**Teks Bacaan**.
Loading...
BUDAYA
Penulis: Ignatius Dwiana 06:23 WIB | Senin, 23 September 2013

Film Jembatan Bacem: Kisah Penghilangan Paksa Korban 65

Yayan Wiludiharto. (Foto: Ignatius Dwiana)

JAKARTA, SATUHARAPAN.COM - Peristiwa 1965 terjadi sangat sistematis dan birokratis. Peristiwa itu bukan hal yang terjadi mendadak dan serta merta saja terjadi. Orang-orang yang dituduh dan dicurigai keluarga komunis, keluarga Partai Komunis Indonesia (PKI), organisasi yang dituduh underbouw PKI, dan segala macam pendukung Soekarno, dipanggil dan dikumpulkan di kantor kecamatan dan Balai Kota Solo.

“Mereka semua dikumpulkan di situ. Mereka dibagi-bagi di beberapa tempat di kota Solo. Ternyata setiap malam ada istilah bon. Bahkan istilah bon masih dipakai sampai sekarang. Ketika peristiwa Cebongan, masih ada istilah bon itu. Artinya peristiwa itu memang berulang, orang bisa meminjam. Memanggil orang dari satu tempat ke tempat untuk membunuh, itu yang terjadi di Solo," kata Yayan Wiludiharto.

**Bahan yang Disediakan**.
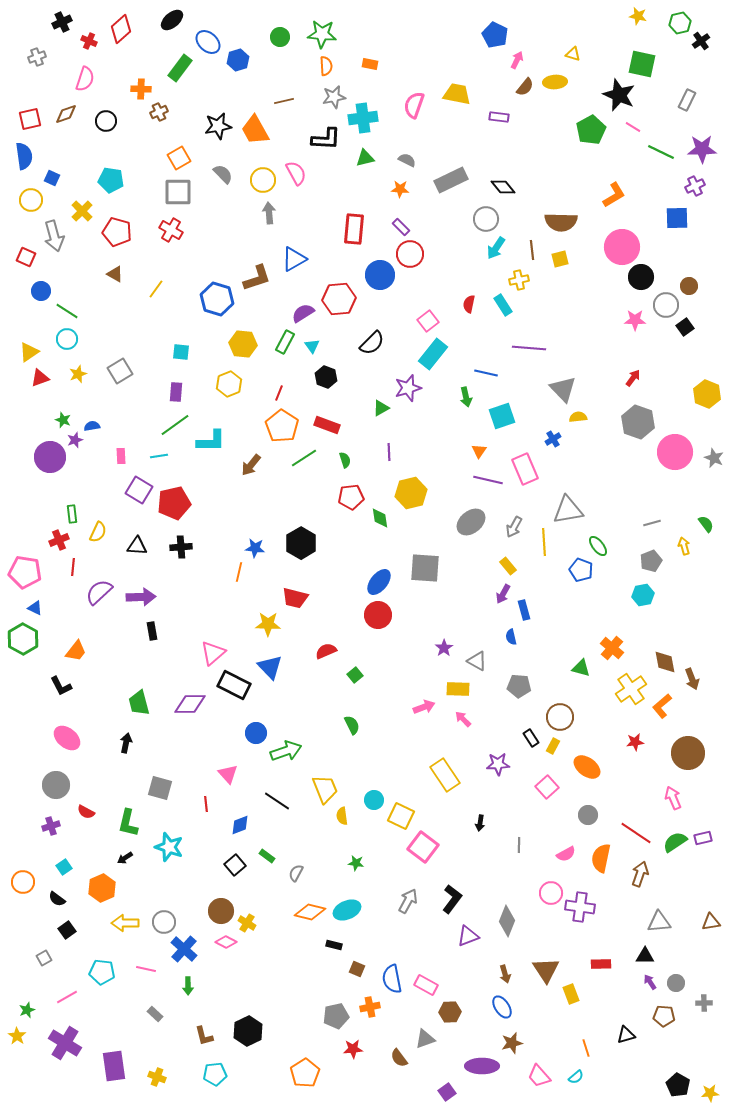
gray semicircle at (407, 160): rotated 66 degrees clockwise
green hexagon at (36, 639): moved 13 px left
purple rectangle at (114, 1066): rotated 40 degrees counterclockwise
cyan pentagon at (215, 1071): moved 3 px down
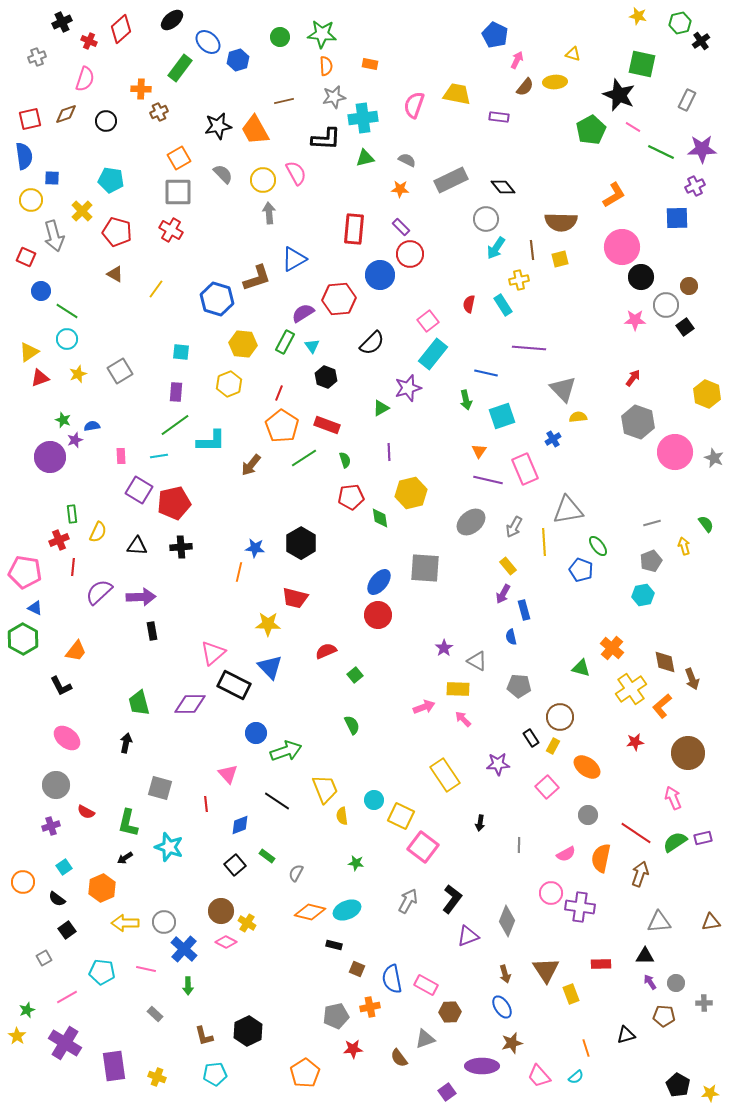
blue square at (52, 178): rotated 21 degrees counterclockwise
green arrow at (466, 397): moved 3 px down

**Soal Latihan**.
a. Jawablah pertanyaan berikut berdasarkan teks bacaan tentang film Jembatan Bacem.
(i) Siapa penulis teks bacaan tersebut?
(ii) Di mana orang-orang yang dituduh dan dicurigai dipanggil dan dikumpulkan?
(iii) Istilah apa yang menurut Yayan Wiludiharto masih dipakai sampai sekarang?
b. Tuliskan persis bagian teks bacaan tentang film Jembatan Bacem, mulai dari "Yayan Wiludiharto. (Foto: Ignatius" dan berakhir pada "Balai Kota Solo.".

**Kunci Jawaban**.
a.
(i) Ignatius Dwiana
(ii) Di kantor kecamatan dan Balai Kota Solo
(iii) Istilah bon

b.
Yayan Wiludiharto. (Foto: Ignatius Dwiana)

JAKARTA, SATUHARAPAN.COM - Peristiwa 1965 terjadi sangat sistematis dan birokratis. Peristiwa itu bukan hal yang terjadi mendadak dan serta merta saja terjadi. Orang-orang yang dituduh dan dicurigai keluarga komunis, keluarga Partai Komunis Indonesia (PKI), organisasi yang dituduh underbouw PKI, dan segala macam pendukung Soekarno, dipanggil dan dikumpulkan di kantor kecamatan dan Balai Kota Solo.